Damian Green, the shadow Education Secretary, told a House of Commons opposition debate on the school funding crisis that Charles Clarke, the Secretary of State for Education, was using new budget flexibilities as a "fig leaf" to cover up his "spectacular cock-up" on funding.
Teaching unions added their criticism of the proposals, saying the Government should provide fresh funding to improve school finances.
Mr Clarke has announced that schools facing deficits will be allowed to use more than £500m set aside nationally for building repairs to save teachers' jobs. Schools were told they could set deficit budgets with the local authority as long as they could repay the debt over the next few years.
Wealthy state schools will also be encouraged to bail out their struggling neighbours by lending their reserves. Mr Clarke insisted that no extra funds would be allocated to schools.
Mr Green said: "What we have seen today is a panicky, short-term response, which takes money out of one pocket in a school's budget and inserts it into another."
Mr Clarke has stepped up his war on local education authorities by signalling a move towards direct funding of schools. He admitted that this year's funding problems were owing to a combination of decisions by central and local government but he criticised local authorities for increasing their central education budgets at the expense of school funding and for passing on very different increases to individual schools.

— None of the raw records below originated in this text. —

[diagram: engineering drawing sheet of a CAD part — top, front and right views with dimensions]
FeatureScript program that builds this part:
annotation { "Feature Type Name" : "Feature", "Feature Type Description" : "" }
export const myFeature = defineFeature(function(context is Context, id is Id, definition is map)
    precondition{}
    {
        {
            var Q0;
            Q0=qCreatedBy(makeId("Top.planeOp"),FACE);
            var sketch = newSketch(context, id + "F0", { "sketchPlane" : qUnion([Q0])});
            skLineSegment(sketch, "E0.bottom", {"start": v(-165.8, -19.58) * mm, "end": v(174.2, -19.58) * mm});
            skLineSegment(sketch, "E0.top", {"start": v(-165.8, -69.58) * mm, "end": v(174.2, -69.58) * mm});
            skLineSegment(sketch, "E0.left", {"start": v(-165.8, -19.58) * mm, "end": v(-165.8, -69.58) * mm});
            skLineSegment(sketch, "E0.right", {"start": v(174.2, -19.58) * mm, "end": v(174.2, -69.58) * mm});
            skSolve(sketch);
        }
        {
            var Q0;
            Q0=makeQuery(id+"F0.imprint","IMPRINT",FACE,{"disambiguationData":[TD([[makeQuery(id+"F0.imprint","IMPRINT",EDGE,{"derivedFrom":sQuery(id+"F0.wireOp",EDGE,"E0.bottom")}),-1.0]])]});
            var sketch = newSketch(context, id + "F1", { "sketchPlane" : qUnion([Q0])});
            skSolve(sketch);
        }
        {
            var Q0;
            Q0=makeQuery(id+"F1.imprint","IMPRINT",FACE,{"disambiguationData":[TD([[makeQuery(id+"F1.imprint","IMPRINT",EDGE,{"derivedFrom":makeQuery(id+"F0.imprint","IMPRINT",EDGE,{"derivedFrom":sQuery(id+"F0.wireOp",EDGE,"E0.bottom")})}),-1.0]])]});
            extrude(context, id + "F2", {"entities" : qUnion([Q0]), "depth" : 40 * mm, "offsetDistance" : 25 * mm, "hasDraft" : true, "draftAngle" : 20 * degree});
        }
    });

Mr Clarke's political opponents condemned his attempt to blame local authorities, saying it was a smoke screen for government underfunding of schools. Phil Willis, Liberal Democrat spokesman on education, told the House of Commons that local authorities were not to blame and accused Mr Clarke of making "crude threats" against them. "Rather than attacking local authorities, you should congratulate them for carrying out the Government's wishes ... and trying to assist schools to deal with this particular crisis," he said.
Although education funding rose by £2.7bn this year, schools faced a £2.45bn rise in costs. This national rise of £250m was too small an increase to ensure that no school would have to make staff redundant, headteachers argued.
Nick Christou, headteacher of East Barnet School in north London, said that even spending his entire £90,000 school repairs budget on staff would not balance his budget deficit of £300,000. "I am faced with losing ten staff," he said. "We have an appallingly leaky roof and water pours in whenever it rains. I was going to spend the £90,000 fixing it but obviously I'd rather have a leaky roof than lose my staff. But even then I'll have a deficit of £210,000. This Government should be ashamed of itself."
The unions said headteachers should not have to choose between making repairs to buildings and paying salaries.
David Hart, general secretary the National Association of Head Teachers, described Mr Clarke's refusal to allocate extra money as "a bad error of judgement. We doubt very much whether the prospects of job losses ... can be staved off."
Doug McAvoy, general secretary of the National Union of Teachers, said: "This year's quick fix is next year's major problem. [Mr Clarke's] funding announcement represents no solution, just a refusal to acknowledge the obvious. The Government has got its sums wrong and schools are suffering as a result."
Gerald Imison, joint acting general secretary of the Association of Teachers and Lecturers, described Mr Clarke's solution as a stop-gap. "The immediate cost is that teachers will continue to work in crumbling schools," he said.
Chris Waterman, general secretary of Confed, which represents chief education officers, said: "We do not accept that local education authorities were the cause of these problems."